There’s more to Brooklyn’s On Boulder Street in Colorado Springs than meets the eye. The establishment, owned by cousins Ian and Nick Lee, is both a clandestine bar disguised as a swanky hat shop and the home of the duo’s small-batch distillery, Lee Spirits. “We realized we could make Brooklyn’s be what our guests wanted, while using it as a recipe and development lab to perfect the products,” says Ian. 

The pair started Lee Spirits in 2014 as a way to showcase their floral, pre-Prohibition-style gin and original recipes for gin-based cocktails. The Brooklyn’s bar and tasting room opened in 2015, giving the founders a way to serve classic quaffs such as the Bee’s Knees and gin fizzes directly to consumers.
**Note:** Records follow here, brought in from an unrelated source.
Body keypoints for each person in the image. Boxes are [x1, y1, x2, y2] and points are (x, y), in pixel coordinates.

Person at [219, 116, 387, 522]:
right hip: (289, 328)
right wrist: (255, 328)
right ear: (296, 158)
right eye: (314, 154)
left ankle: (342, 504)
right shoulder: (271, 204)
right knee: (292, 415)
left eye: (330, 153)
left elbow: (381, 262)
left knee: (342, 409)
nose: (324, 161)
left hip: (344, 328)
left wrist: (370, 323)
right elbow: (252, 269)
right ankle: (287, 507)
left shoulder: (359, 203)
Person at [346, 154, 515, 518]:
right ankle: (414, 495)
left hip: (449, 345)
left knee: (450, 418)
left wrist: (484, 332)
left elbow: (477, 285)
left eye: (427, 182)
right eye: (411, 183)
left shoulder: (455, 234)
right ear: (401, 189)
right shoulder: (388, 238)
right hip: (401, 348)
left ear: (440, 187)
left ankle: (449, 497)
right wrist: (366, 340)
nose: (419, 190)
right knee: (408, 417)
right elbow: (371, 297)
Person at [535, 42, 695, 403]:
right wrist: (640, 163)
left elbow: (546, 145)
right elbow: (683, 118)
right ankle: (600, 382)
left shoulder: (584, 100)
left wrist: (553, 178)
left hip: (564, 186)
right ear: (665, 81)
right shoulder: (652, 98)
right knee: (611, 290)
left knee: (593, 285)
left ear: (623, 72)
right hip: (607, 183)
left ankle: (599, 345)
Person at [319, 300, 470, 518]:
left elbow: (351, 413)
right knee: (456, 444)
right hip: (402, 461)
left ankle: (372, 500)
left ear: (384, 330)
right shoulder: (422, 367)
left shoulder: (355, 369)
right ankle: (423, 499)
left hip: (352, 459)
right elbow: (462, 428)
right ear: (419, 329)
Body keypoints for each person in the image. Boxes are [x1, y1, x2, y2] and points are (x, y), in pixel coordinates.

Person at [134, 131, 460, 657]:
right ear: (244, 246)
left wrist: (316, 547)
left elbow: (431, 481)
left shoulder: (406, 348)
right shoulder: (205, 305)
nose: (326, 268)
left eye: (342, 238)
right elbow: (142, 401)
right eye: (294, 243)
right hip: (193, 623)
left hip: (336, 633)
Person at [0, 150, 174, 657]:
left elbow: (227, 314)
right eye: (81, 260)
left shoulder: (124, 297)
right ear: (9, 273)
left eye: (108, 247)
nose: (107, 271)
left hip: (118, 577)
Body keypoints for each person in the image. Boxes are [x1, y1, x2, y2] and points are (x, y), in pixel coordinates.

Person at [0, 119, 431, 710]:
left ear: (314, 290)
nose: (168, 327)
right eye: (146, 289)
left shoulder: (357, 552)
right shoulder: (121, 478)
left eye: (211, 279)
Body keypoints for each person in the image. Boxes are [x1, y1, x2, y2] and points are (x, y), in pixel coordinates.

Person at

But there was one major caveat: State laws regarding tasting room cocktails deem it illegal to use any outside spirits, limiting the types of recipes they can execute. Solution: The Lees added more liquors to their company’s production list, making their own staples to take the place of branded Campari, vermouth, and absinthe. “The law actually helped us improve our products and branch out,” says Nick.
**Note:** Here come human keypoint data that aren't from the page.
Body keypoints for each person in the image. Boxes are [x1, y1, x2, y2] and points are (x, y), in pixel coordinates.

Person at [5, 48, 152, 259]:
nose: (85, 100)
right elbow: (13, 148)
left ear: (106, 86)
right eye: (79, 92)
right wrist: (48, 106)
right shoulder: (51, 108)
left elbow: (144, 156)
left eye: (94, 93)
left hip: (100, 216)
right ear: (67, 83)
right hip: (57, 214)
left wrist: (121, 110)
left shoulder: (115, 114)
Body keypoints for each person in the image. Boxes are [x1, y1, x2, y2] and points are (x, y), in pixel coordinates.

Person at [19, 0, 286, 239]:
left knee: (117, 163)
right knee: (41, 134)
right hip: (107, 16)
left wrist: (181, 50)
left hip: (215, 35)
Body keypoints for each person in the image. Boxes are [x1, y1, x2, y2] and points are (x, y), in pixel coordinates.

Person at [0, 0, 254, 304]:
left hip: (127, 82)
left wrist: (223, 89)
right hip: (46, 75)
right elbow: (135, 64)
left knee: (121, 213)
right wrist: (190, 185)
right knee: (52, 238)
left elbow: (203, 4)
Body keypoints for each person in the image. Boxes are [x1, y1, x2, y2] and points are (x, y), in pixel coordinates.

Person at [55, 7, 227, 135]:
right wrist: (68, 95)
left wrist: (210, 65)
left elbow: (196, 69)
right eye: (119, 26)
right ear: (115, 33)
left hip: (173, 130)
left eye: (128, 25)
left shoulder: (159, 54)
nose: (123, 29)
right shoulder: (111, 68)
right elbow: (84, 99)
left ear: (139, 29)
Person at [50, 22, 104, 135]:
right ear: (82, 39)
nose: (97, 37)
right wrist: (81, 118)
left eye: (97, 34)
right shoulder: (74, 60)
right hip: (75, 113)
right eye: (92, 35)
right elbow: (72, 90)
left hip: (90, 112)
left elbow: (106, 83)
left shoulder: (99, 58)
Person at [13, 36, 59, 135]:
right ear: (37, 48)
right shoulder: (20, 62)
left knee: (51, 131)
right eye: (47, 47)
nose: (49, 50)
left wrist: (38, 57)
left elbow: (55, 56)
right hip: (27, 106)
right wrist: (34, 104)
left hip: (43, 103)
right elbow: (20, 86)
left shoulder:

The cousins are currently working on even more tipples, including one that mimics Bénédictine, an herbal liqueur from France, as well as house-made triple sec. Other adjuncts they have perfected through trial and error, like the Forbidden Fruit, a spirit made with white grapefruit, Colorado honey, and spices; the Lees acquired a bottle of the original liqueur, developed by restaurateur Louis Bustanoby in the 1890s and produced by distiller Charles Jacquin et Cie until the 1970s, then reverse engineered their own version. 

“Our goal is to maintain one foot in the past and one foot in the future,” says Nick. “For example, the dry gin is a recipe from the past and the lavender gin is a modern style. This gives us a real diversity at the bar.”

Brooklyn's on Boulder
Brooklyn’s on Boulder in Colorado Springs. Photo courtesy of Lee Spirits

While dozens of bottles, including crème de rose, alpine liquor, and lavender gin, are made entirely in-house, the base corn spirit for some of their other creations comes from an unnamed outside distillery in Missouri. The Lees decided this would be the best way to focus on distilling the botanicals for their gin and give them more room to experiment. Plus, they love the quality of the base spirit, so they currently have no plans to produce their own.
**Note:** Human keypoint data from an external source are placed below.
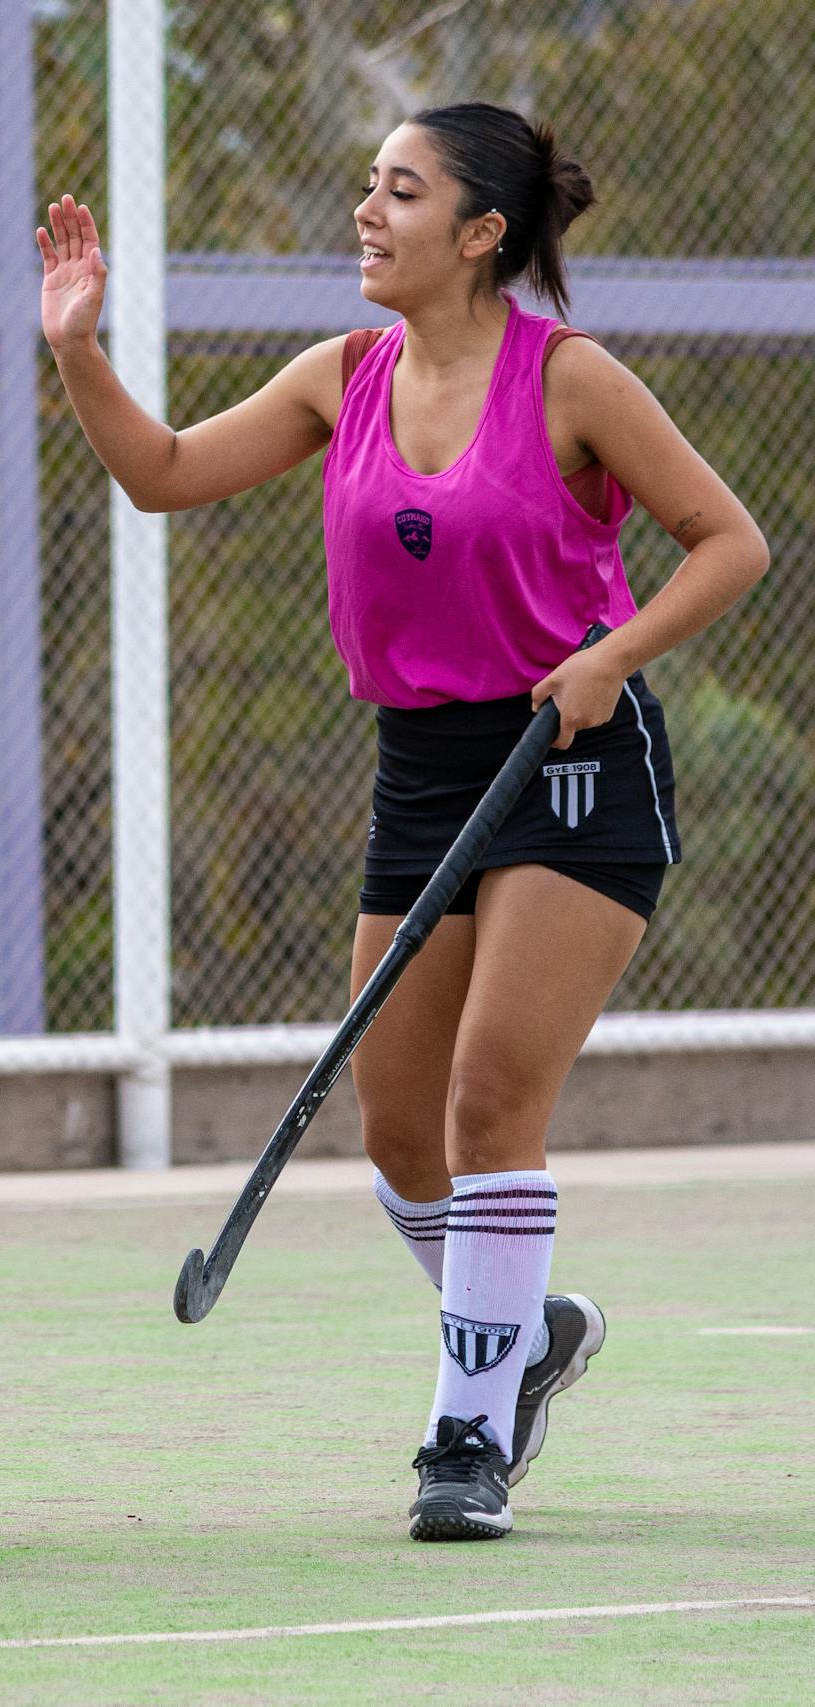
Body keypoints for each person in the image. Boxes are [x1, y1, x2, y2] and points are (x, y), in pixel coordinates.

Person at [38, 103, 766, 1540]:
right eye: (368, 185)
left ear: (482, 231)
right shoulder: (342, 375)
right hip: (425, 768)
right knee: (396, 1129)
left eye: (402, 192)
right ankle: (528, 1326)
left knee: (494, 1095)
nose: (368, 212)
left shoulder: (573, 379)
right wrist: (77, 346)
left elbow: (728, 539)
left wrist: (613, 654)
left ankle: (465, 1435)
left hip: (572, 759)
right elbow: (163, 471)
Lee Spirits does have plans for expansion in other ways. The company will release more spirited varieties this winter and move its operations to a much larger space, with an additional tasting room, in Monument this coming summer. Lee Spirits already ships to Texas, Arizona, Oklahoma, and Kansas, but once there is capacity to make more small batches of sweet-and-floral crème de rose and spicy Ginfuego, other states will also get a taste of the Colorado brand.

If you go: Brooklyn’s On Boulder Street is open Monday–Saturday, 5 p.m.–12 a.m. and Sunday 4–9 p.m.; 110 E. Boulder St., Colorado Springs.